Reproduce the listing below line for line, keeping every character unchanged.
[DATA FOR REVIEW Boundary: Start]
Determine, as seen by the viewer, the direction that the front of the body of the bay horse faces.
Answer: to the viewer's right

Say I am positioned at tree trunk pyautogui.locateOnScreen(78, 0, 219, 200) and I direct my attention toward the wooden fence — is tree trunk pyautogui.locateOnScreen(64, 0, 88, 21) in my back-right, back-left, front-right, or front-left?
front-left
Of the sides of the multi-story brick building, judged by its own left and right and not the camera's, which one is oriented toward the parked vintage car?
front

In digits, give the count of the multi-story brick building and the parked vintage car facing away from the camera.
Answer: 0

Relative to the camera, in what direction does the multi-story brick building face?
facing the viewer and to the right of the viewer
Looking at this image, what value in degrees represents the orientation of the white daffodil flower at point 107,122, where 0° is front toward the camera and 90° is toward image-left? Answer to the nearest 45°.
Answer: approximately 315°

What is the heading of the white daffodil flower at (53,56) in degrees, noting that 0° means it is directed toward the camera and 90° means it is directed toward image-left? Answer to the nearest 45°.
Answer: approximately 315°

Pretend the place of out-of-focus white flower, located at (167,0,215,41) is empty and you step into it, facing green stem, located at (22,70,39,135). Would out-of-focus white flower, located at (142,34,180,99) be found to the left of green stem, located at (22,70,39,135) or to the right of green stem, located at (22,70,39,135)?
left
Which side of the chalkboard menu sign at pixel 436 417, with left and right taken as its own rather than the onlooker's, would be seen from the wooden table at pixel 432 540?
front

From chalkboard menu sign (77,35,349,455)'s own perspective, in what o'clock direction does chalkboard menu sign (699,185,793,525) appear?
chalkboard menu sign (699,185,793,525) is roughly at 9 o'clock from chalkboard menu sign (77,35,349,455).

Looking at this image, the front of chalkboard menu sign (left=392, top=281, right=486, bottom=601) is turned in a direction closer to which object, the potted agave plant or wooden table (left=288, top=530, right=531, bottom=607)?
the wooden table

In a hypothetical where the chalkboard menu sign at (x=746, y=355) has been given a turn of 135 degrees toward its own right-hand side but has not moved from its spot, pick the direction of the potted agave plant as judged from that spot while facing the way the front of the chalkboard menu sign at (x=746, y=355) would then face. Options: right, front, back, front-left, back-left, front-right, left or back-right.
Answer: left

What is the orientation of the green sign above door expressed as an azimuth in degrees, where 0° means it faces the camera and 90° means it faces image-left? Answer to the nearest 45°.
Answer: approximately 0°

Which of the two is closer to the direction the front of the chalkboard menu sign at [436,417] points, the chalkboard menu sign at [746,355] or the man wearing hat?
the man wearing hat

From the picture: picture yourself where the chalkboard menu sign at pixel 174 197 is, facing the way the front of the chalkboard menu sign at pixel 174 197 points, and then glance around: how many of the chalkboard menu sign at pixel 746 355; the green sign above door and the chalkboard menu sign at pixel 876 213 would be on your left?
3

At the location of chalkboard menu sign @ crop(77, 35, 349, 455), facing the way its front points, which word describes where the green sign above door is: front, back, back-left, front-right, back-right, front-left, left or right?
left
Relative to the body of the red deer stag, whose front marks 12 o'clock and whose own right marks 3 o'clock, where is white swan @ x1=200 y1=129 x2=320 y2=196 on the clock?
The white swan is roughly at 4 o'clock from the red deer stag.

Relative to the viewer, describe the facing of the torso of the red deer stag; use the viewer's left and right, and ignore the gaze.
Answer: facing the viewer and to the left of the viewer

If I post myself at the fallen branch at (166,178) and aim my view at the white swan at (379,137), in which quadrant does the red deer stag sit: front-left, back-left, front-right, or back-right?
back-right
[DATA FOR REVIEW Boundary: End]
▸ EXPECTED OUTPUT:
Determine, as seen by the viewer, the direction that the front of the body of the bay horse faces.
Answer: to the viewer's right

Say I am positioned at tree trunk pyautogui.locateOnScreen(78, 0, 219, 200) and I direct my attention toward the wooden fence — is tree trunk pyautogui.locateOnScreen(64, 0, 88, 21) in my back-right, back-left, front-right, or front-left?
front-left
Of the sides of the multi-story brick building, judged by its own left and right and not the camera's, which one is oriented toward the parked vintage car?
front

In digits, give the count of the multi-story brick building and the parked vintage car facing away from the camera.
Answer: 0

Relative to the camera, in what direction does the multi-story brick building face?
facing the viewer and to the right of the viewer
Looking at this image, what value in degrees represents the orientation of the white daffodil flower at point 107,122, where 0° is front toward the camera and 90° is toward image-left? Answer to the nearest 45°.
Answer: approximately 315°

What is the heading of the white daffodil flower at (53,56) in degrees, noting that 0° means it is directed toward the camera and 90° means it is directed toward image-left? Answer to the nearest 45°.
Answer: approximately 315°

Pretend the place of out-of-focus white flower, located at (167,0,215,41) is empty and you step into it, facing green stem, located at (22,70,39,135). Would out-of-focus white flower, located at (142,34,180,99) be found to the left of green stem, located at (22,70,39,135) or to the right of green stem, located at (22,70,39,135)?
left
Which side of the chalkboard menu sign at pixel 436 417, with left and right taken as its own rather than the onlooker's, would be seen from the wooden table at pixel 432 540?
front

From chalkboard menu sign (77,35,349,455)'s own perspective, in what o'clock direction does chalkboard menu sign (699,185,793,525) appear?
chalkboard menu sign (699,185,793,525) is roughly at 9 o'clock from chalkboard menu sign (77,35,349,455).

Looking at this image, the front of chalkboard menu sign (left=392, top=281, right=486, bottom=601) is turned in a direction closer to which object, the potted agave plant or wooden table (left=288, top=530, right=531, bottom=607)?
the wooden table

In a hypothetical where the chalkboard menu sign at (x=746, y=355) has been given a turn of 135 degrees toward its own right-hand side but has not moved from its spot, pick the direction of the potted agave plant as judged from that spot while facing the way the front of the chalkboard menu sign at (x=746, y=355) would then face. Options: right, front, back, front-left, back-left, front-right, left or back-right.
Answer: left

What is the orientation of the green sign above door expressed as an azimuth in degrees, where 0° means it faces the camera and 90° means it faces image-left? Answer to the nearest 45°.
Answer: approximately 0°

Which of the two is closer to the direction the front of the chalkboard menu sign at [436,417] points, the chalkboard menu sign at [746,355] or the man wearing hat?
the man wearing hat

From the picture: picture yourself where the chalkboard menu sign at pixel 174 197 is, facing the way the front of the chalkboard menu sign at pixel 174 197 points, and then glance around: how many of the chalkboard menu sign at pixel 746 355; the green sign above door and the chalkboard menu sign at pixel 876 213 would be on your left?
3

At the location of chalkboard menu sign @ crop(77, 35, 349, 455), facing the way its front points, which word describes where the green sign above door is: front, back, back-left, front-right, back-right, front-left, left or right?
left
Relative to the body of the red deer stag, whose front marks 12 o'clock and whose own right marks 3 o'clock, where is white swan @ x1=200 y1=129 x2=320 y2=196 on the clock?
The white swan is roughly at 4 o'clock from the red deer stag.

Relative to the viewer, describe the facing of the torso of the red deer stag; use the viewer's left and right, and ignore the gaze.
Answer: facing the viewer and to the left of the viewer

If I post myself at the fallen branch at (166,178) and aim my view at the white swan at (379,137), in which quadrant does the red deer stag sit: front-left, back-left, front-right, or back-right?
back-right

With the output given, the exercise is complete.